Sunday, February 8, 2009

Diary of a reality deception











Walter Benjamin's month and a half spent in 1926/1927 Moscow have nothing to do with the "revolutionary tourism" or contemporary emotional - but nothing more than emotional- descriptions on Soviet Russia. In a way, proportions kept, it's a kind of clarification with himself he needed, whatever the personal and intellectual risks.

Why he's there? Three main reasons, all of them having the same personal importance: to clarify its tormented relationship with his Latvian love and muse, Asja Lācis; to get a deep knowledge of the situation in Russia, and following to it to make a choice whether joining the Communist Party.

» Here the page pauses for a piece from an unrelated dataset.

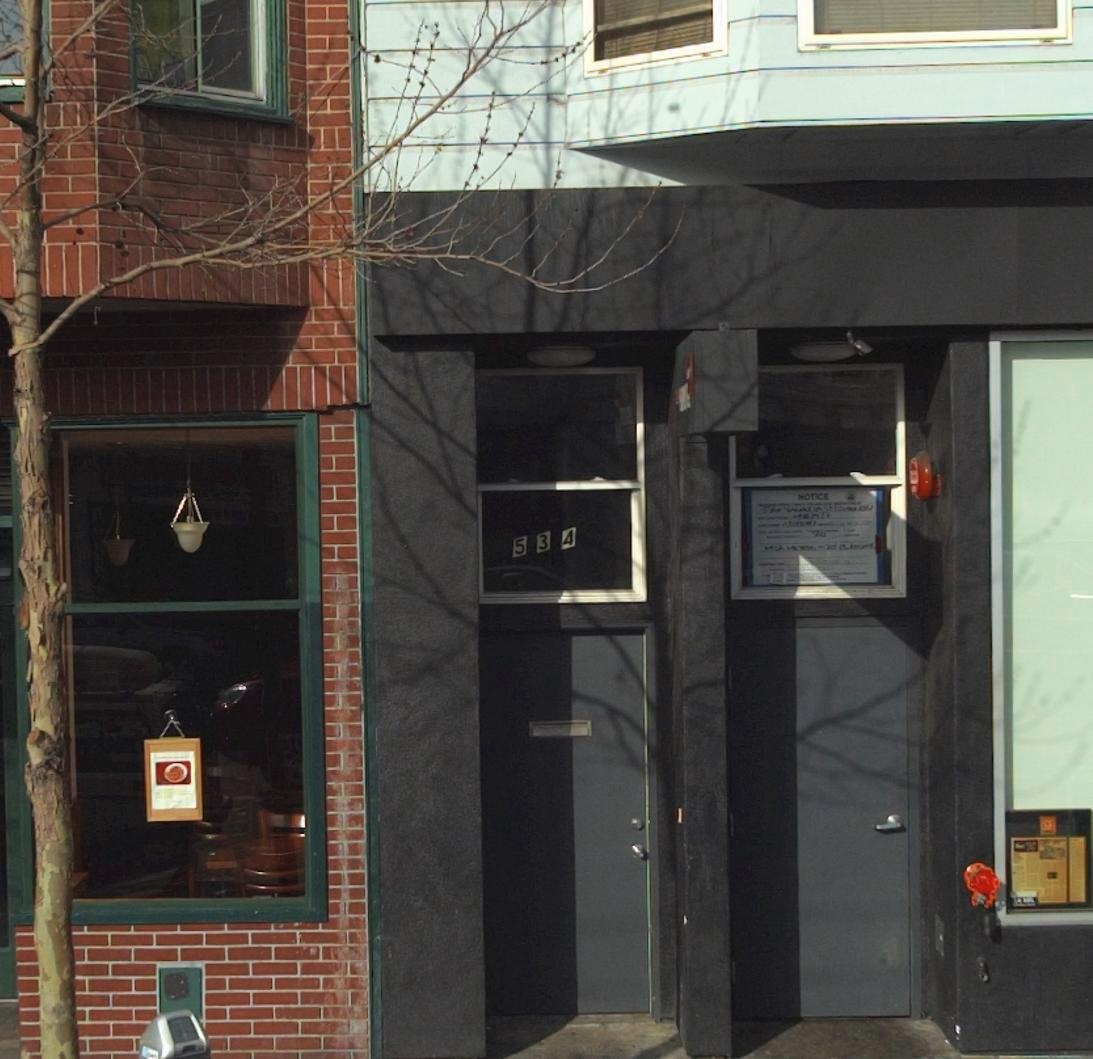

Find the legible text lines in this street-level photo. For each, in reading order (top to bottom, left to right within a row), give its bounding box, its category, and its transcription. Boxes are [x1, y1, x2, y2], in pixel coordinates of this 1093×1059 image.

[796, 491, 829, 501] None: NOTICE
[514, 527, 576, 556] StreetNumber: 534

While waiting to meet Asja suffering in sanatorium, he's on a permanent peregrinations through Moscow - in the upheaval of the New Economic Policy, visiting from churches, small shops, streets, courtyards, going to theatre to see live Meyerhold or Stanislavki's artistic visions. or to buy lots of toys or look at the artistic or propaganda posters - whose Nazi translations are coming shortly. The low quality of human contacts, because lacking the knowledge of Russian, is impeding him to go right at the core of the world around, but he still insists to be present. Later on, his Moscow journey will be shared in Martin Buber's Die Kreatur. His intention as set in a previous letter to Buber: "I want to construct a portrayal of the city of Moscow at this moment, in which everything factual is already theory, and which thus refrain from all deductive abstraction, all prognostication, indeed, within limits, from any kind of value judgements". He's not a revolutionary propagandist, but a writer, an intellectual able to offer his personal view, acknowledging in the same time the strict limits set by the time. And, in fact, the time in revolutionary periods is getting new significations. Any moment could bring something new, a minute could reverse an entire situation. In his 1926/1927 Moscow, people are still longing from the aristocracy period, while on proletarian clothes: they are still Christmas marks, women are looking for tailored, individual clothes, the small shops are still open. But daily people's life is moving very very fast. The private life is almost absent for those involved in the revolutionary project. The human relations are changing: if you stop seeing somebody for a couple of days, sooner it will be impossible to reach him because he's part of a new social group, in another far-away place. You enter or you die, including from the social point of view.

The outcome. On the personal side, his relationship with Asja is over. Later on - in 1928 -, he separated from his wife Dora and even he will live together with Asja for two months, in Berlin and Frankfurt. But that's all. In ideological/political terms he concluded that "The life in Russia is for me too difficult within the Party, and outside the Party it doesn't offer too many chances, remaining still difficult". In the Work of Art in the Age of Mechanical Reproduction he will outline that "All efforts to render politics aesthetic leads to one thing: war". He kept himself disengaged and confered himself the freedom to see, even it was about his personal life or the political environment.

And his trip is closed. "With the large suitcase on my knees, I drove weeping through the darkening streets to the station". It was his choice to face the reality.